Kyoto is the second – after Nara – historical capital of Japan. Even though the city is much more developed and modern than its older sister, it has remained faithful to tradition and is still permeated with the spirit of ancient Japan. Kyoto is situated in a valley among hills. Once built on the hillsides to protect the city against evil spirits, the temples enchant the tourists craving for Oriental culture. In the hope of meeting a mysterious geisha, crowds of visitors also flood Gion – the most famous and the oldest entertainment district of Kyoto. However, the Japanese beauties that used to stroll down the atmospheric streets of Gion can now only be seen in premium tea houses and restaurants. Their company can be enjoyed exclusively by selected, wealthy enough and recommended clients.

The attractions of Kyoto

Kyoto’s most important attractions include Kinkaku-ji and Ginkaku-ji – tied together through the history of the Ashikaga shogun family. Both temples are surrounded by incredible vegetation that emphasises their fable-like look. However, Japanese gardens are so crowded that their paths can only be followed in a strictly defined way, and visitors can basically forget about peaceful contemplation of the exquisite beauty of the landscape. Still, despite the crowds of tourists that make a tour of Kyoto much harder, everyone who has visited the historical capital will confirm that even the most beautiful photograph cannot convey the incredible magic and replace the view of the golden façade of Kinkaku-ji shimmering in the sun.

Kinkaku-ji temple

The history of Kinkaku-ji dates back to 1397. Shogun Yoshimitsu commenced the construction of the Golden Pavilion as his retirement mansion, which was to be transformed into a Zen temple after his death. Initially, the two-storey building served residential purposes, and the section devoted to deities occupied only the top floor. Every level has a different function and is charactered by a different architectural style. The ground floor, which served as the chambers of the patriarch of the Ashikaga family, resembles a samurai mansion. The first floor – in the palace style – had mostly representative functions and it was where guests were received. It was the section of sophisticated receptions and elite meetings devoted to music and poetry. The last storey, inspired by the Chinese style, was a private chapel of the devout shogun. But what makes the structure truly unique is its original façade, with two levels completely covered with flakes of pure gold. Kinkaku-ji was destroyed by fires during war fights on numerous occasions but the Japanese each time managed to rebuild the precious temple. The last time the Golden Pavilion burst into flames was in 1950, when it was set on fire by a sick fanatical monk. In its current shape, the building was erected in 1955, and its walls were again covered with gold in late 1980s.

Ginkaku-ji temple

The Ginkaku-ji Silver Pavilion, the other symbol of Kyoto, was built by another member of the Ashikaga family. Just like his grandfather Yoshimitsu, Yoshimasa erected the monumental structure to create a comfortable mansion where he could spend his retirement. Finished in 1482, the dwelling was based on the Golden Pavilion but it seems much more modest and – contrary to appearances and the original plans – it is not covered with silver. Some sources say that this is because of the premature death of Yoshimasa, who did not get to finish his work. Others mention a less glorious reason why the building does not have a precious coating – finance. Ginkaku-ji was built according to the Shoin-Zukuri style. The ground floor is typically Japanese while the upper floor – functioning as a home chapel – is visibly influenced by Chinese architecture.
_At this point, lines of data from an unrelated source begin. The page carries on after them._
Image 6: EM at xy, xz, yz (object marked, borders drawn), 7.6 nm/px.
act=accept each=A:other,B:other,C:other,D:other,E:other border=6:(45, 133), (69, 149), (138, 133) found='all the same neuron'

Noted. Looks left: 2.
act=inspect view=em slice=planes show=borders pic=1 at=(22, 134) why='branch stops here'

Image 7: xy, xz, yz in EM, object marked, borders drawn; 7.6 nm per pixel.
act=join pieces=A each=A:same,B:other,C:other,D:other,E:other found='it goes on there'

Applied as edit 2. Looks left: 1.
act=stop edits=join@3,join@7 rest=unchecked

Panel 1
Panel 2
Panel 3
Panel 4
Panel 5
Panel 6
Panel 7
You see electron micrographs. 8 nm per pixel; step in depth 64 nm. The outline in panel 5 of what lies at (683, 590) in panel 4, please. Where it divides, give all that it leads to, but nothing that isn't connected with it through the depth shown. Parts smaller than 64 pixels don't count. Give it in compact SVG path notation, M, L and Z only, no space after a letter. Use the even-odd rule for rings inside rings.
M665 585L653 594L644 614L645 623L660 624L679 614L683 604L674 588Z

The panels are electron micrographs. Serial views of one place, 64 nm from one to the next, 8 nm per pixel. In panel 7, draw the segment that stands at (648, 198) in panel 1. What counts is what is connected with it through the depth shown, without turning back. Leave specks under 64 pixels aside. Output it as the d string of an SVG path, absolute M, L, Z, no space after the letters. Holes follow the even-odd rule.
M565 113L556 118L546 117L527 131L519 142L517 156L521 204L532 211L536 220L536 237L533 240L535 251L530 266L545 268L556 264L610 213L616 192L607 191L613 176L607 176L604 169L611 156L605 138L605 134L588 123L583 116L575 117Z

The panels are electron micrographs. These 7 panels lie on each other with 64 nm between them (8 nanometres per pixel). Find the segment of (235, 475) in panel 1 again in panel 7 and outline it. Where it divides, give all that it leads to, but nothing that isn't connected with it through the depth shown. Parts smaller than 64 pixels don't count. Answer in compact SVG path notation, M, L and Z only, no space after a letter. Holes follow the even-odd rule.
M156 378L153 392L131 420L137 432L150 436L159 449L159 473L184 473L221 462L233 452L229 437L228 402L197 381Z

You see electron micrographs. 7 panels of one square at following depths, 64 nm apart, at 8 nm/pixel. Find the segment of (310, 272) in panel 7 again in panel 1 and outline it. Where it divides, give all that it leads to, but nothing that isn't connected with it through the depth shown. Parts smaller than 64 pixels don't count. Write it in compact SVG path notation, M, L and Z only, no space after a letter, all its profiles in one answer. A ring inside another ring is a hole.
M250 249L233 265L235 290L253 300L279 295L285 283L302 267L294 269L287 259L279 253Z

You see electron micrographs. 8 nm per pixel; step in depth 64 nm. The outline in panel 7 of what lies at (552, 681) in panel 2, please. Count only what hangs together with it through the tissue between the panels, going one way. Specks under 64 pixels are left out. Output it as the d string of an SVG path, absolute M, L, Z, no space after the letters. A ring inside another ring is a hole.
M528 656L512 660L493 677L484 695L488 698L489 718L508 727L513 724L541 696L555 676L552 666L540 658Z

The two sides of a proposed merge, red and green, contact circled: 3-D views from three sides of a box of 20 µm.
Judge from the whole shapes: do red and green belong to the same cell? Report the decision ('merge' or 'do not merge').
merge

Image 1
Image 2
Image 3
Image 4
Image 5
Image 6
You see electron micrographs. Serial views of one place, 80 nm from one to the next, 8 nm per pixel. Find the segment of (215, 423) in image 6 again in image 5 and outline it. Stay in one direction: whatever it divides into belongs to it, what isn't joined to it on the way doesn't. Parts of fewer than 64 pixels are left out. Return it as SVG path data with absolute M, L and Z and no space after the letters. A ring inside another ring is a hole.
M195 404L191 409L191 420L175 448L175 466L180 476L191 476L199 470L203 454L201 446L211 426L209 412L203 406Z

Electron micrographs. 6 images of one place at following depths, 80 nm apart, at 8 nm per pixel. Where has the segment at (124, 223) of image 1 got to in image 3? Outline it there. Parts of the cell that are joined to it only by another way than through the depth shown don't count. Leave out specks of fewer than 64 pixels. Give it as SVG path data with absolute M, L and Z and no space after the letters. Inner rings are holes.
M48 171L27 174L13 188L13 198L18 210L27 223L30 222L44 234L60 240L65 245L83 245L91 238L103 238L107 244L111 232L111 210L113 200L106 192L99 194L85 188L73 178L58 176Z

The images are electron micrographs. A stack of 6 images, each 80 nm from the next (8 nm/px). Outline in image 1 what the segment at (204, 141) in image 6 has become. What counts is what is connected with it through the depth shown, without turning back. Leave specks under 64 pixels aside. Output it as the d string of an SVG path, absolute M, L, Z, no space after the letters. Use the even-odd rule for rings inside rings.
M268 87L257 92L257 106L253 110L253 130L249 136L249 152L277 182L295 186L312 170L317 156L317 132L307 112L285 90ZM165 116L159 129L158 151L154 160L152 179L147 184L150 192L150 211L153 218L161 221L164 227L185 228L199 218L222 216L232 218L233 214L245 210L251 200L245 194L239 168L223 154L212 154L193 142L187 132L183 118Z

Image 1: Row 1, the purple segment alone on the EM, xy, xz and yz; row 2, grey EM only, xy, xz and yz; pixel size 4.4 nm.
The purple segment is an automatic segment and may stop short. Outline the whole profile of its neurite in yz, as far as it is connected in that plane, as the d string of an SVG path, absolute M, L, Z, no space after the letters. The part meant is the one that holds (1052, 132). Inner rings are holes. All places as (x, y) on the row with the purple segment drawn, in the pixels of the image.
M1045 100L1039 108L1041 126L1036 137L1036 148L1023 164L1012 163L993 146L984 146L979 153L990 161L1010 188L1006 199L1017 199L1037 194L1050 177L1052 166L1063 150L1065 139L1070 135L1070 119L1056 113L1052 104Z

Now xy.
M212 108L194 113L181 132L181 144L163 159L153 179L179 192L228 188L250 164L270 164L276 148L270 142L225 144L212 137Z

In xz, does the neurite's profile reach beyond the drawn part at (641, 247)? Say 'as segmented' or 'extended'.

The unique majesty of Kinkaku-ji and Ginkaku-ji is emphasised by mysterious, impeccably maintained gardens. Running to the Pavilions are stone paths that wind among the trees and go over small wooden bridges, and the exquisite façades of buildings are reflected in the smooth table of the surrounding ponds. The enchanting surroundings are a great reason to make sure that your Kyoto tour includes both the Golden Pavilion shimmering in the sun and the more modest mansion of Yoshimasa, which is a great starting point for the breathtaking 2 km long Philosopher’s Walk – preferably to be taken in spring, when Japanese cherry trees are in bloom.